We suggest you set aside at least two days for your Vatican visit. Make sure that you visit the Basilica separately from the Museum and Sistine Chapel, otherwise you’ll either miss a lot of things or you won’t be able to walk the next day.
If you’re in the vicinity of the Vatican and you want to do some shopping, go to Via Borgo Pio for good quality leather goods at reasonable prices. If you want to buy religious articles and souvenirs, go to Comandini S Srl, which is also on the same street at No. 151—they have a wide variety of items and their goods are much cheaper than those in stores located near the gates of the Vatican.

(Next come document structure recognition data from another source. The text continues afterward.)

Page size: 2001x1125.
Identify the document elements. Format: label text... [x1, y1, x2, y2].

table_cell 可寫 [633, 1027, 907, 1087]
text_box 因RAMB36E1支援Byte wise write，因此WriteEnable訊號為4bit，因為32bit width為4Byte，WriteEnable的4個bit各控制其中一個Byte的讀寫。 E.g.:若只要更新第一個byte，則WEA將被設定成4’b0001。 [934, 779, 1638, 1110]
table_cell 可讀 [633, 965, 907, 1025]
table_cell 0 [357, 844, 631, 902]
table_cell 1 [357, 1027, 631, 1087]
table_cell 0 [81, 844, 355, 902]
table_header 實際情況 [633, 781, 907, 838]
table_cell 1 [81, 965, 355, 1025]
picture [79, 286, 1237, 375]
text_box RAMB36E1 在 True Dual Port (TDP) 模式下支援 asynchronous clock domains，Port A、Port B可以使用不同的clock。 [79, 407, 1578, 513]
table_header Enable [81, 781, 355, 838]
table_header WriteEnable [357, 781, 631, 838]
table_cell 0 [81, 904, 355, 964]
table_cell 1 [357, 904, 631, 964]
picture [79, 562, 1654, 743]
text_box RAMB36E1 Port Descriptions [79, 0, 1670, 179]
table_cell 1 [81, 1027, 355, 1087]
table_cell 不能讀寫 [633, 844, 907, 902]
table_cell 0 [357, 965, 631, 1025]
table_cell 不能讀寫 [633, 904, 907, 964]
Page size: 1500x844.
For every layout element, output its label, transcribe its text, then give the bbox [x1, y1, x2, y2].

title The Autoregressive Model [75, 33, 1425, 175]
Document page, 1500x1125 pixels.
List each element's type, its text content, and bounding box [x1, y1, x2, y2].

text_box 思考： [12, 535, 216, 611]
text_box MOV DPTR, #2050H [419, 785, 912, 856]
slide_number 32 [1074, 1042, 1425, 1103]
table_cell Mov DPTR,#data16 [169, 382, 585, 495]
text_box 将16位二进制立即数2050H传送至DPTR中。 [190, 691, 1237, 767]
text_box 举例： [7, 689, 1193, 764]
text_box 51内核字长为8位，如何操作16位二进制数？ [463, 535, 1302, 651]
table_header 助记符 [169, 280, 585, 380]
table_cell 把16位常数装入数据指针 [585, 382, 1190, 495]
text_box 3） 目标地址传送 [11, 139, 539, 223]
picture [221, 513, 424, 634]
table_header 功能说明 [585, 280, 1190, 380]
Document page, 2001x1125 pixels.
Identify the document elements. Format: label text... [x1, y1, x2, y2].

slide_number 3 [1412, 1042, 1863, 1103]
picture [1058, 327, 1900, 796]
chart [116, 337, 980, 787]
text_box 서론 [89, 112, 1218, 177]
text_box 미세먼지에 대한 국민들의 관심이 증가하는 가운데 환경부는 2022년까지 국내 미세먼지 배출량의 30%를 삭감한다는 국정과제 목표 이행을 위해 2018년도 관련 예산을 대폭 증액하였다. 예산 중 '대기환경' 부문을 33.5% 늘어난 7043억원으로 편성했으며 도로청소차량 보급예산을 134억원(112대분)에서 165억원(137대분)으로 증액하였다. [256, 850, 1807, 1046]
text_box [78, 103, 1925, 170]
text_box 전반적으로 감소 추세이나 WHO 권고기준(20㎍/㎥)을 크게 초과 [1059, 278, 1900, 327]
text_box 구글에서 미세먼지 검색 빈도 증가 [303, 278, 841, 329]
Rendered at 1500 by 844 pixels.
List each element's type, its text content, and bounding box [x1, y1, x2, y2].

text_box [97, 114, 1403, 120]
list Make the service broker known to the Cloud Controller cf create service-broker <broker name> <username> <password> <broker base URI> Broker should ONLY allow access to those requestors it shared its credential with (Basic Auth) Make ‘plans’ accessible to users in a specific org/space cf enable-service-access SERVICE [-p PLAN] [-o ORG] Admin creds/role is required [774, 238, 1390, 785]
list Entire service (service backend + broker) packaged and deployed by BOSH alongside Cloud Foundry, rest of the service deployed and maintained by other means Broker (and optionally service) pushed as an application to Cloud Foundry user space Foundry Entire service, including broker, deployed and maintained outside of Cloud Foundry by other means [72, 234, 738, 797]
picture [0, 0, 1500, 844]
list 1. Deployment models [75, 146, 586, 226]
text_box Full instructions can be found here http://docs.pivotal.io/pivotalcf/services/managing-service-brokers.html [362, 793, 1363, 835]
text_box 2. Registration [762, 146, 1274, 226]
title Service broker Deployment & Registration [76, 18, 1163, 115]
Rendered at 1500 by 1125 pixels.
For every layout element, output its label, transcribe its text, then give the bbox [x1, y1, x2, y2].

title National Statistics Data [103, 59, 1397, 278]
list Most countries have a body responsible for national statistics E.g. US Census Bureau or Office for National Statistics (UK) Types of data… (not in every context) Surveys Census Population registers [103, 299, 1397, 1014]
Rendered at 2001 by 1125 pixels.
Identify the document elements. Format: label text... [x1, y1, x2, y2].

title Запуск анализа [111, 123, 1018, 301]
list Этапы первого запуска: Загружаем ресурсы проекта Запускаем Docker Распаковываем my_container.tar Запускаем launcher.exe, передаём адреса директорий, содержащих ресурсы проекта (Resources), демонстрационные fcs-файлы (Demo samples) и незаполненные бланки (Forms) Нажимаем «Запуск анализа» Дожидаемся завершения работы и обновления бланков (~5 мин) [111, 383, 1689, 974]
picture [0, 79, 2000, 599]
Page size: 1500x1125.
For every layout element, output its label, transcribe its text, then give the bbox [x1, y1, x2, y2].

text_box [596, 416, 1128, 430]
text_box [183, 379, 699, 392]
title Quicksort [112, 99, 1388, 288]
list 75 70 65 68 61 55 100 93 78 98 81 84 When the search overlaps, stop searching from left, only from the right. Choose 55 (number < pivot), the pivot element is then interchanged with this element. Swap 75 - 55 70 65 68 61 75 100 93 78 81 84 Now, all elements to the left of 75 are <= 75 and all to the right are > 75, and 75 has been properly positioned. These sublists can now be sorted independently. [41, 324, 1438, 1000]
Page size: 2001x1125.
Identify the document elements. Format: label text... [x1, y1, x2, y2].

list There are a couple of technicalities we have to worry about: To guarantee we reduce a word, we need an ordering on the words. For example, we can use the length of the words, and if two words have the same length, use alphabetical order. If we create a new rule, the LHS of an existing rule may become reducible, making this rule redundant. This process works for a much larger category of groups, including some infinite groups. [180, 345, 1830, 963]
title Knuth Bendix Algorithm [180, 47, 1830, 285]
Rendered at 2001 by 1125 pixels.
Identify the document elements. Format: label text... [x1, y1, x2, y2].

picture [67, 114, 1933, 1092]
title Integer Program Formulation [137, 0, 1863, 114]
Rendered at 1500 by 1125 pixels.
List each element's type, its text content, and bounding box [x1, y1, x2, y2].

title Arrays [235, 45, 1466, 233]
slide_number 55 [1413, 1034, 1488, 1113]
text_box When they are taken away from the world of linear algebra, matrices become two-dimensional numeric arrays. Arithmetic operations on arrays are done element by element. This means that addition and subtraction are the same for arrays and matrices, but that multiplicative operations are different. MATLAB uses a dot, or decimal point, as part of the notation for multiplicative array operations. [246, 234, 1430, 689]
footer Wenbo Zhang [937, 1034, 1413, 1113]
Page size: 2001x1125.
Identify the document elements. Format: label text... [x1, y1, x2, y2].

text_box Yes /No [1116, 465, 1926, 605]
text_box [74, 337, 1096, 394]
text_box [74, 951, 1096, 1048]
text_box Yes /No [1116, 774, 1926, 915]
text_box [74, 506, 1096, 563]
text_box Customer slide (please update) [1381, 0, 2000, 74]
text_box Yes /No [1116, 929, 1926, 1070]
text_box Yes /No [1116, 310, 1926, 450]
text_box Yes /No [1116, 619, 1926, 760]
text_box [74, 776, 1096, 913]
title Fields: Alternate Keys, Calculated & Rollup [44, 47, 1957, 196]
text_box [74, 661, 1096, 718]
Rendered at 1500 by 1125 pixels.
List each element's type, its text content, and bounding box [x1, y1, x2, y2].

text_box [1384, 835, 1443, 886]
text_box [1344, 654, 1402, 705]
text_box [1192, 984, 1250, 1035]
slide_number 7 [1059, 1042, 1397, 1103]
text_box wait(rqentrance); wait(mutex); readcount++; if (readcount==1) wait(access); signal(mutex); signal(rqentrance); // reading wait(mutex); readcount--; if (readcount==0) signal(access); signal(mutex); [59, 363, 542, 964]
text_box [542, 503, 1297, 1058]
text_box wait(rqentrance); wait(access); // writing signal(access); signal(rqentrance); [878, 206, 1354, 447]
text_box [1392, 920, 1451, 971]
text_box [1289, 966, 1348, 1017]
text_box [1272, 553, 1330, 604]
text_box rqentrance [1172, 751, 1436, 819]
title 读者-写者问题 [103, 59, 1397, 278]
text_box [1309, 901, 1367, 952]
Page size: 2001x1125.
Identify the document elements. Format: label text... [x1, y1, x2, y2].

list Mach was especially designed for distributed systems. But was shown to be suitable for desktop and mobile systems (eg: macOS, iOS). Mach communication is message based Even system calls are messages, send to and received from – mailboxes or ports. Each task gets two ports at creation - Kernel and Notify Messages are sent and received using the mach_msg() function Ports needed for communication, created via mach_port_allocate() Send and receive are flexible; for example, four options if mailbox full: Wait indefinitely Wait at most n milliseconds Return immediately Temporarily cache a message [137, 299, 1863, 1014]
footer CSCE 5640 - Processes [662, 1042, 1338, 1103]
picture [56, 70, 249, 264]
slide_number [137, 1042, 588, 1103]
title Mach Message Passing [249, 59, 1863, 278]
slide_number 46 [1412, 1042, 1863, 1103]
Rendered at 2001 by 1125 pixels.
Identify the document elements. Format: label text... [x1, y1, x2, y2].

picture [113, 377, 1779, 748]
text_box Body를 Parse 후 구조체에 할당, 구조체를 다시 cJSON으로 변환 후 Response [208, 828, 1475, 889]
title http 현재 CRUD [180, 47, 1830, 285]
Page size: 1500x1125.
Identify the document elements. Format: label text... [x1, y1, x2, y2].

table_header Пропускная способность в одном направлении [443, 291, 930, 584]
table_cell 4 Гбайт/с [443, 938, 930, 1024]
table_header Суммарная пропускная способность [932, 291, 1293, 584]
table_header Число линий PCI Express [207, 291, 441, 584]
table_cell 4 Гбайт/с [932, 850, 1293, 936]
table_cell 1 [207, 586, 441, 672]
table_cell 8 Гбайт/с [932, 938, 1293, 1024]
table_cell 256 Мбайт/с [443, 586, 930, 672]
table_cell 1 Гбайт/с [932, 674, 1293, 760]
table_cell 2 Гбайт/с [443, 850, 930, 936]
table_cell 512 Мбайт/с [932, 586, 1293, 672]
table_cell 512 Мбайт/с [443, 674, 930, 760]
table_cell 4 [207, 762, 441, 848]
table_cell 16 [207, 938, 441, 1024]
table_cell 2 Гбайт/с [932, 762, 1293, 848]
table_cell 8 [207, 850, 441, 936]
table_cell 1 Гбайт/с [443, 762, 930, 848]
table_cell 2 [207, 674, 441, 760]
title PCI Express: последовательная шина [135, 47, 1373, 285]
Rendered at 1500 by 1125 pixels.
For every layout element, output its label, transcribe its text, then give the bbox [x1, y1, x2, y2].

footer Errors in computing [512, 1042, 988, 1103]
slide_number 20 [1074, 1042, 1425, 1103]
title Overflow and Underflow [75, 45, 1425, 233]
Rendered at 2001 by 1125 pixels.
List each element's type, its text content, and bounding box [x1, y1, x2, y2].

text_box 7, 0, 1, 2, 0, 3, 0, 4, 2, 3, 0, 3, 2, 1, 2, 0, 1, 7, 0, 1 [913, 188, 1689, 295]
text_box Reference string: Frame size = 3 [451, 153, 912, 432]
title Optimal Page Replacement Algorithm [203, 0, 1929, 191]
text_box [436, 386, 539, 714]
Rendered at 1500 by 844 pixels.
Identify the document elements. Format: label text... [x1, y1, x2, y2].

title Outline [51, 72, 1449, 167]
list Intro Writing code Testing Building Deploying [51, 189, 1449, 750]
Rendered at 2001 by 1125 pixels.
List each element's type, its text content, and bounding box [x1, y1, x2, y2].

Pope Benedict XVI once said that: “The only really effective apologia (defense) for Christianity comes down to two arguments, namely the saints the Church has produced and the art which has grown in her womb.”
You will see what he means when you visit the Basilicas which are full of amazing works of art featuring the saints who lived out their faith in God with heroic fervor.
The Basilica of St. John Lateran is a great cathedral full of works of art by the masters, and is awe-inspiring in a different way from St. Peter’s Basilica. Just across St. John Lateran is the Scala Santa. The stairs are said to be the ones Jesus climbed after he was scourged and are said to have droplets of his blood. Devotees climb the stairs on their knees.
St. Paul Outside the Walls is huge! It is not as ornately decorated as St. Peter’s Basilica, and has an Eastern feel. Aside from the gigantic sculptures of the Saints, it also contains St. Paul’s tomb and the chains that bound him when they arrested him. There is a bookstore on the side of the church where you can buy more souvenirs, and a cafeteria for when you need to take a break. Depending on the timing, you may get lucky and hear the monks chant their midday prayers.
The Basilica of Sta. Maria Maggiore is the cathedral dedicated to the Blessed Virgin Mary. One of the relics inside the church is said to be Jesus’ cradle. The great sculptor, Bernini is buried inside this church at his request, indicated by a very ordinary floor marker on the right side of the altar.
If you love the work of Bernini, you must see his greatest masterpiece: The Ecstasy of St. Teresa which is in the Cornaro Chapel inside the Church of Sta. Maria della Vittoria on Via 20 Settembre. If you want to visit in the morning make sure you get there before 11:00 because the Carmelite monks close the church at noon and open it again at 3:30 in the afternoon.
Religious sites are just one facet of Rome. You will also want to see the Roman structures like the Colloseum. You can get discounted tickets if you buy a combination ticket for the Colloseum and the Forum. Exploring both will take one whole day as the Forum complex is huge. Wandering around the Forum will let you learn about how Rome was during the time of Caesar. You will even see where they killed him. You will also see how they lived two millennia ago when you visit the houses that have been excavated through archeological digs of the area.
There are so many interesting places in Rome that even a week may not be enough to see all the sites—and then there are the other cities like Florence and Venice in the north; Naples, Capri and its Blue Grotto, and Sorrento including the archeological digs at Herculaneum and Pompei, and the famous Amalfi Drive in the south. It’s no wonder people return to Italy again and again.